------ Listed entries
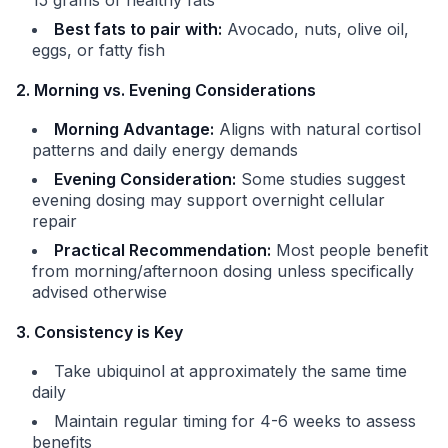
15 grams of healthy fats
Best fats to pair with:
Avocado, nuts, olive oil,
eggs, or fatty fish
2. Morning vs. Evening Considerations
Morning Advantage:
Aligns with natural cortisol
patterns and daily energy demands
Evening Consideration:
Some studies suggest
evening dosing may support overnight cellular
repair
Practical Recommendation:
Most people benefit
from morning/afternoon dosing unless specifically
advised otherwise
3. Consistency is Key
Take ubiquinol at approximately the same time
daily
Maintain regular timing for 4-6 weeks to assess
benefits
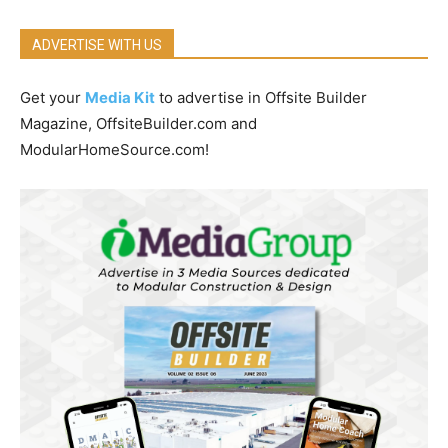
ADVERTISE WITH US
Get your
Media Kit
to advertise in Offsite Builder
Magazine, OffsiteBuilder.com and
ModularHomeSource.com!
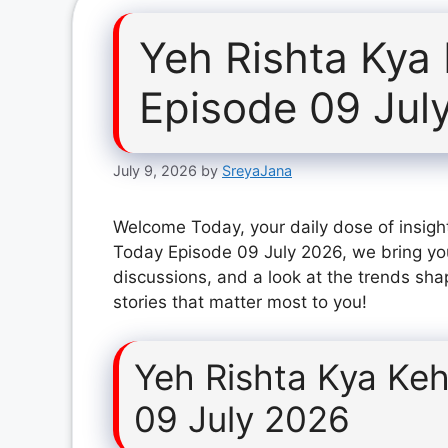
Yeh Rishta Kya
Episode 09 Jul
July 9, 2026
by
SreyaJana
Welcome Today, your daily dose of insight
Today Episode 09 July 2026, we bring yo
discussions, and a look at the trends sha
stories that matter most to you!
Yeh Rishta Kya Keh
09 July 2026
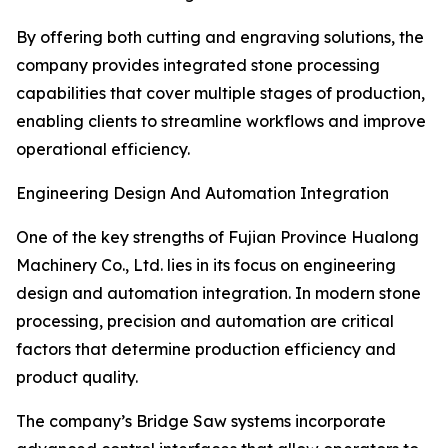
By offering both cutting and engraving solutions, the
company provides integrated stone processing
capabilities that cover multiple stages of production,
enabling clients to streamline workflows and improve
operational efficiency.
Engineering Design And Automation Integration
One of the key strengths of Fujian Province Hualong
Machinery Co., Ltd. lies in its focus on engineering
design and automation integration. In modern stone
processing, precision and automation are critical
factors that determine production efficiency and
product quality.
The company’s Bridge Saw systems incorporate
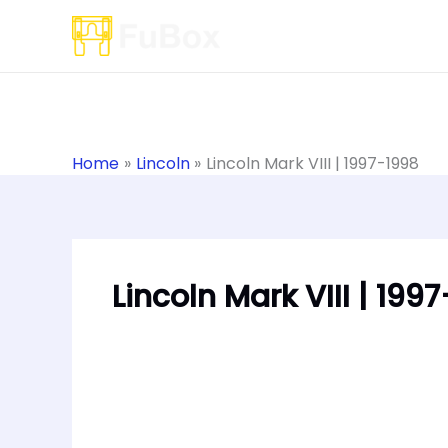
Skip
to
content
Home
Lincoln
Lincoln Mark VIII | 1997-1998
Lincoln Mark VIII | 199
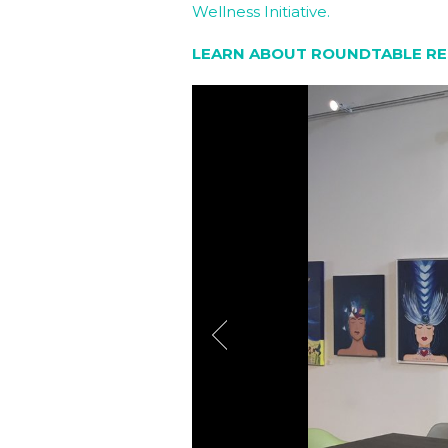
Wellness Initiative.
LEARN ABOUT ROUNDTABLE RE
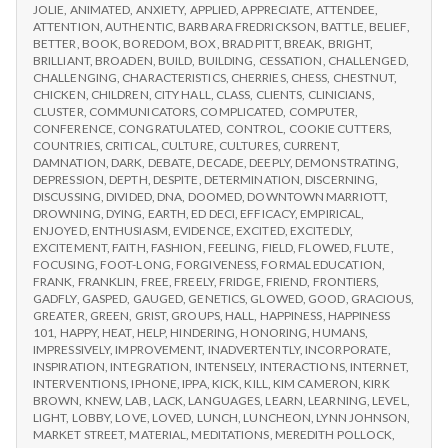
IPPA
JOLIE
,
ANIMATED
,
ANXIETY
,
APPLIED
,
APPRECIATE
,
ATTENDEE
,
Day
CONFERENCE,
ATTENTION
,
AUTHENTIC
,
BARBARA FREDRICKSON
,
BATTLE
,
BELIEF
,
2
DAY
BETTER
,
BOOK
,
BOREDOM
,
BOX
,
BRAD PITT
,
BREAK
,
BRIGHT
,
2
BRILLIANT
,
BROADEN
,
BUILD
,
BUILDING
,
CESSATION
,
CHALLENGED
,
CHALLENGING
,
CHARACTERISTICS
,
CHERRIES
,
CHESS
,
CHESTNUT
,
CHICKEN
,
CHILDREN
,
CITY HALL
,
CLASS
,
CLIENTS
,
CLINICIANS
,
CLUSTER
,
COMMUNICATORS
,
COMPLICATED
,
COMPUTER
,
CONFERENCE
,
CONGRATULATED
,
CONTROL
,
COOKIE CUTTERS
,
COUNTRIES
,
CRITICAL
,
CULTURE
,
CULTURES
,
CURRENT
,
DAMNATION
,
DARK
,
DEBATE
,
DECADE
,
DEEPLY
,
DEMONSTRATING
,
DEPRESSION
,
DEPTH
,
DESPITE
,
DETERMINATION
,
DISCERNING
,
DISCUSSING
,
DIVIDED
,
DNA
,
DOOMED
,
DOWNTOWN MARRIOTT
,
DROWNING
,
DYING
,
EARTH
,
ED DECI
,
EFFICACY
,
EMPIRICAL
,
ENJOYED
,
ENTHUSIASM
,
EVIDENCE
,
EXCITED
,
EXCITEDLY
,
EXCITEMENT
,
FAITH
,
FASHION
,
FEELING
,
FIELD
,
FLOWED
,
FLUTE
,
FOCUSING
,
FOOT-LONG
,
FORGIVENESS
,
FORMAL EDUCATION
,
FRANK
,
FRANKLIN
,
FREE
,
FREELY
,
FRIDGE
,
FRIEND
,
FRONTIERS
,
GADFLY
,
GASPED
,
GAUGED
,
GENETICS
,
GLOWED
,
GOOD
,
GRACIOUS
,
GREATER
,
GREEN
,
GRIST
,
GROUPS
,
HALL
,
HAPPINESS
,
HAPPINESS
101
,
HAPPY
,
HEAT
,
HELP
,
HINDERING
,
HONORING
,
HUMANS
,
IMPRESSIVELY
,
IMPROVEMENT
,
INADVERTENTLY
,
INCORPORATE
,
INSPIRATION
,
INTEGRATION
,
INTENSELY
,
INTERACTIONS
,
INTERNET
,
INTERVENTIONS
,
IPHONE
,
IPPA
,
KICK
,
KILL
,
KIM CAMERON
,
KIRK
BROWN
,
KNEW
,
LAB
,
LACK
,
LANGUAGES
,
LEARN
,
LEARNING
,
LEVEL
,
LIGHT
,
LOBBY
,
LOVE
,
LOVED
,
LUNCH
,
LUNCHEON
,
LYNN JOHNSON
,
MARKET STREET
,
MATERIAL
,
MEDITATIONS
,
MEREDITH POLLOCK
,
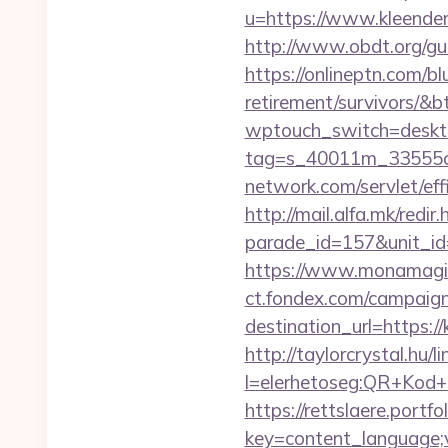
u=https://www.kleender
http://www.obdt.org/gue
https://onlineptn.com/bl
retirement/survivors/&
wptouch_switch=deskto
tag=s_40011m_33555c_
network.com/servlet/ef
http://mail.alfa.mk/redir
parade_id=157&unit_id
https://www.monamagick
ct.fondex.com/campaig
destination_url=https
http://taylorcrystal.hu/l
l=elerhetoseg:QR+Kod+o
https://rettslaere.portfo
key=content_language;v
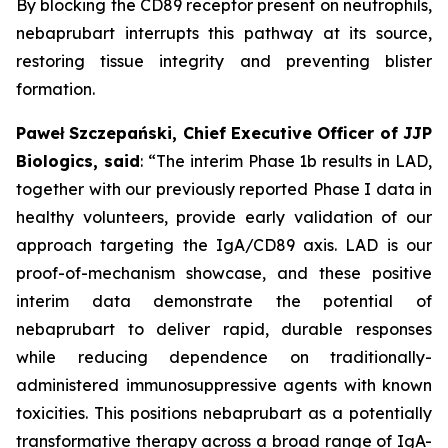
By blocking the CD89 receptor present on neutrophils,
nebaprubart interrupts this pathway at its source,
restoring tissue integrity and preventing blister
formation.
Paweł Szczepański, Chief Executive Officer of JJP
Biologics, said
:
“The interim Phase 1b results in LAD,
together with our previously reported Phase I data in
healthy volunteers, provide early validation of our
approach targeting the IgA/CD89 axis. LAD is our
proof-of-mechanism showcase, and these positive
interim data demonstrate the potential of
nebaprubart to deliver rapid, durable responses
while reducing dependence on traditionally-
administered immunosuppressive agents with
known
toxicities. This positions nebaprubart as a potentially
transformative therapy across a broad range of IgA-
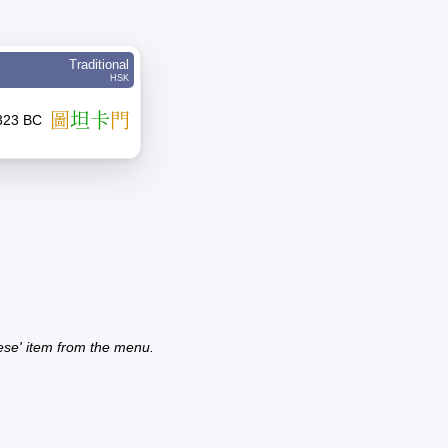
Traditional
HSK
圖
坦
卡
門
1323 BC
ese' item from the menu.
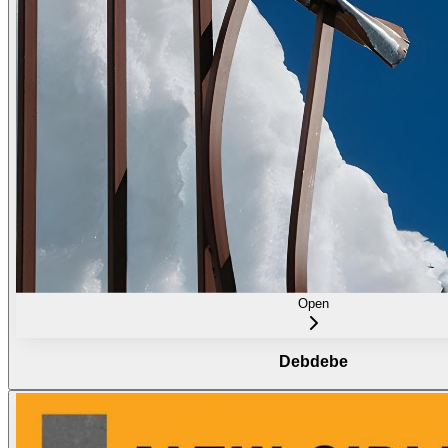
Open
Debdebe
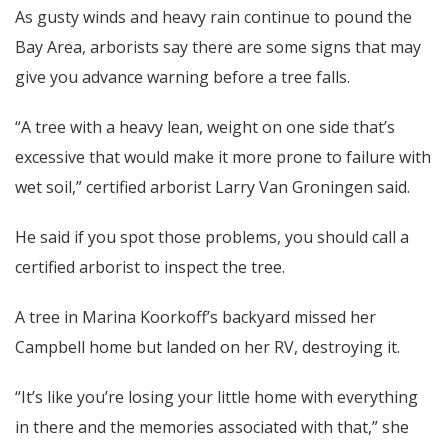
As gusty winds and heavy rain continue to pound the
Bay Area, arborists say there are some signs that may
give you advance warning before a tree falls.
“A tree with a heavy lean, weight on one side that’s
excessive that would make it more prone to failure with
wet soil,” certified arborist Larry Van Groningen said.
He said if you spot those problems, you should call a
certified arborist to inspect the tree.
A tree in Marina Koorkoff’s backyard missed her
Campbell home but landed on her RV, destroying it.
“It’s like you’re losing your little home with everything
in there and the memories associated with that,” she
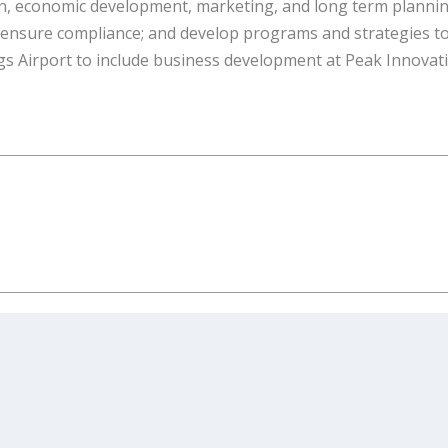
on, economic development, marketing, and long term planni
s; ensure compliance; and develop programs and strategies t
gs Airport to include business development at Peak Innovat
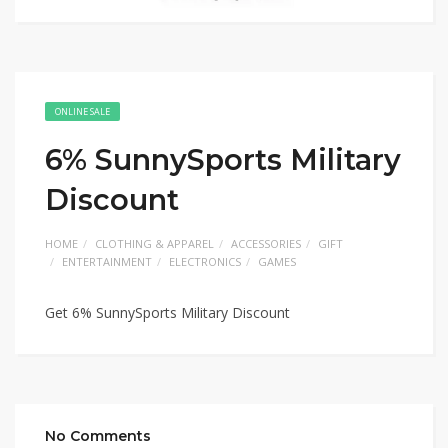
ONLINE SALE
6% SunnySports Military
Discount
HOME
CLOTHING & APPAREL
ACCESSORIES
GIFT
ENTERTAINMENT
ELECTRONICS
GAMES
Get 6% SunnySports Military Discount
No Comments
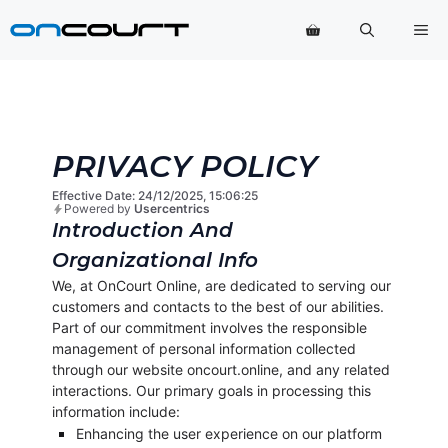
Přeskočit
Na
na
obsah
PRIVACY POLICY
Effective Date: 24/12/2025, 15:06:25
Powered by
Usercentrics
Introduction And
Organizational Info
We, at OnCourt Online, are dedicated to serving our
customers and contacts to the best of our abilities.
Part of our commitment involves the responsible
management of personal information collected
through our website oncourt.online, and any related
interactions. Our primary goals in processing this
information include:
Enhancing the user experience on our platform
------------
→ Exercise goal: Please retype every entry above exactly, leaving out any picture.

→ Reply to the task:
15 grams of healthy fats
Best fats to pair with:
Avocado, nuts, olive oil,
eggs, or fatty fish
2. Morning vs. Evening Considerations
Morning Advantage:
Aligns with natural cortisol
patterns and daily energy demands
Evening Consideration:
Some studies suggest
evening dosing may support overnight cellular
repair
Practical Recommendation:
Most people benefit
from morning/afternoon dosing unless specifically
advised otherwise
3. Consistency is Key
Take ubiquinol at approximately the same time
daily
Maintain regular timing for 4-6 weeks to assess
benefits
ADVERTISE WITH US
Get your
Media Kit
to advertise in Offsite Builder
Magazine, OffsiteBuilder.com and
ModularHomeSource.com!
Yeh Rishta Kya
Episode 09 Jul
July 9, 2026
by
SreyaJana
Welcome Today, your daily dose of insight
Today Episode 09 July 2026, we bring yo
discussions, and a look at the trends sha
stories that matter most to you!
Yeh Rishta Kya Keh
09 July 2026
By offering both cutting and engraving solutions, the
company provides integrated stone processing
capabilities that cover multiple stages of production,
enabling clients to streamline workflows and improve
operational efficiency.
Engineering Design And Automation Integration
One of the key strengths of Fujian Province Hualong
Machinery Co., Ltd. lies in its focus on engineering
design and automation integration. In modern stone
processing, precision and automation are critical
factors that determine production efficiency and
product quality.
The company’s Bridge Saw systems incorporate
Skip
to
content
Home
Lincoln
Lincoln Mark VIII | 1997-1998
Lincoln Mark VIII | 199
Wellness Initiative.
LEARN ABOUT ROUNDTABLE RE
IPPA
JOLIE
,
ANIMATED
,
ANXIETY
,
APPLIED
,
APPRECIATE
,
ATTENDEE
,
Day
CONFERENCE,
ATTENTION
,
AUTHENTIC
,
BARBARA FREDRICKSON
,
BATTLE
,
BELIEF
,
2
DAY
BETTER
,
BOOK
,
BOREDOM
,
BOX
,
BRAD PITT
,
BREAK
,
BRIGHT
,
2
BRILLIANT
,
BROADEN
,
BUILD
,
BUILDING
,
CESSATION
,
CHALLENGED
,
CHALLENGING
,
CHARACTERISTICS
,
CHERRIES
,
CHESS
,
CHESTNUT
,
CHICKEN
,
CHILDREN
,
CITY HALL
,
CLASS
,
CLIENTS
,
CLINICIANS
,
CLUSTER
,
COMMUNICATORS
,
COMPLICATED
,
COMPUTER
,
CONFERENCE
,
CONGRATULATED
,
CONTROL
,
COOKIE CUTTERS
,
COUNTRIES
,
CRITICAL
,
CULTURE
,
CULTURES
,
CURRENT
,
DAMNATION
,
DARK
,
DEBATE
,
DECADE
,
DEEPLY
,
DEMONSTRATING
,
DEPRESSION
,
DEPTH
,
DESPITE
,
DETERMINATION
,
DISCERNING
,
DISCUSSING
,
DIVIDED
,
DNA
,
DOOMED
,
DOWNTOWN MARRIOTT
,
DROWNING
,
DYING
,
EARTH
,
ED DECI
,
EFFICACY
,
EMPIRICAL
,
ENJOYED
,
ENTHUSIASM
,
EVIDENCE
,
EXCITED
,
EXCITEDLY
,
EXCITEMENT
,
FAITH
,
FASHION
,
FEELING
,
FIELD
,
FLOWED
,
FLUTE
,
FOCUSING
,
FOOT-LONG
,
FORGIVENESS
,
FORMAL EDUCATION
,
FRANK
,
FRANKLIN
,
FREE
,
FREELY
,
FRIDGE
,
FRIEND
,
FRONTIERS
,
GADFLY
,
GASPED
,
GAUGED
,
GENETICS
,
GLOWED
,
GOOD
,
GRACIOUS
,
GREATER
,
GREEN
,
GRIST
,
GROUPS
,
HALL
,
HAPPINESS
,
HAPPINESS
101
,
HAPPY
,
HEAT
,
HELP
,
HINDERING
,
HONORING
,
HUMANS
,
IMPRESSIVELY
,
IMPROVEMENT
,
INADVERTENTLY
,
INCORPORATE
,
INSPIRATION
,
INTEGRATION
,
INTENSELY
,
INTERACTIONS
,
INTERNET
,
INTERVENTIONS
,
IPHONE
,
IPPA
,
KICK
,
KILL
,
KIM CAMERON
,
KIRK
BROWN
,
KNEW
,
LAB
,
LACK
,
LANGUAGES
,
LEARN
,
LEARNING
,
LEVEL
,
LIGHT
,
LOBBY
,
LOVE
,
LOVED
,
LUNCH
,
LUNCHEON
,
LYNN JOHNSON
,
MARKET STREET
,
MATERIAL
,
MEDITATIONS
,
MEREDITH POLLOCK
,
u=https://www.kleender
http://www.obdt.org/gue
https://onlineptn.com/bl
retirement/survivors/&
wptouch_switch=deskto
tag=s_40011m_33555c_
network.com/servlet/ef
http://mail.alfa.mk/redir
parade_id=157&unit_id
https://www.monamagick
ct.fondex.com/campaig
destination_url=https
http://taylorcrystal.hu/l
l=elerhetoseg:QR+Kod+o
https://rettslaere.portfo
key=content_language;v
By blocking the CD89 receptor present on neutrophils,
nebaprubart interrupts this pathway at its source,
restoring tissue integrity and preventing blister
formation.
Paweł Szczepański, Chief Executive Officer of JJP
Biologics, said
:
“The interim Phase 1b results in LAD,
together with our previously reported Phase I data in
healthy volunteers, provide early validation of our
approach targeting the IgA/CD89 axis. LAD is our
proof-of-mechanism showcase, and these positive
interim data demonstrate the potential of
nebaprubart to deliver rapid, durable responses
while reducing dependence on traditionally-
administered immunosuppressive agents with
known
toxicities. This positions nebaprubart as a potentially
transformative therapy across a broad range of IgA-
Traditional
HSK
圖
坦
卡
門
1323 BC
ese' item from the menu.
Open
Debdebe
As gusty winds and heavy rain continue to pound the
Bay Area, arborists say there are some signs that may
give you advance warning before a tree falls.
“A tree with a heavy lean, weight on one side that’s
excessive that would make it more prone to failure with
wet soil,” certified arborist Larry Van Groningen said.
He said if you spot those problems, you should call a
certified arborist to inspect the tree.
A tree in Marina Koorkoff’s backyard missed her
Campbell home but landed on her RV, destroying it.
“It’s like you’re losing your little home with everything
in there and the memories associated with that,” she
on, economic development, marketing, and long term planni
s; ensure compliance; and develop programs and strategies t
gs Airport to include business development at Peak Innovat
ONLINE SALE
6% SunnySports Military
Discount
HOME
CLOTHING & APPAREL
ACCESSORIES
GIFT
ENTERTAINMENT
ELECTRONICS
GAMES
Get 6% SunnySports Military Discount
No Comments
Přeskočit
Na
na
obsah
PRIVACY POLICY
Effective Date: 24/12/2025, 15:06:25
Powered by
Usercentrics
Introduction And
Organizational Info
We, at OnCourt Online, are dedicated to serving our
customers and contacts to the best of our abilities.
Part of our commitment involves the responsible
management of personal information collected
through our website oncourt.online, and any related
interactions. Our primary goals in processing this
information include:
Enhancing the user experience on our platform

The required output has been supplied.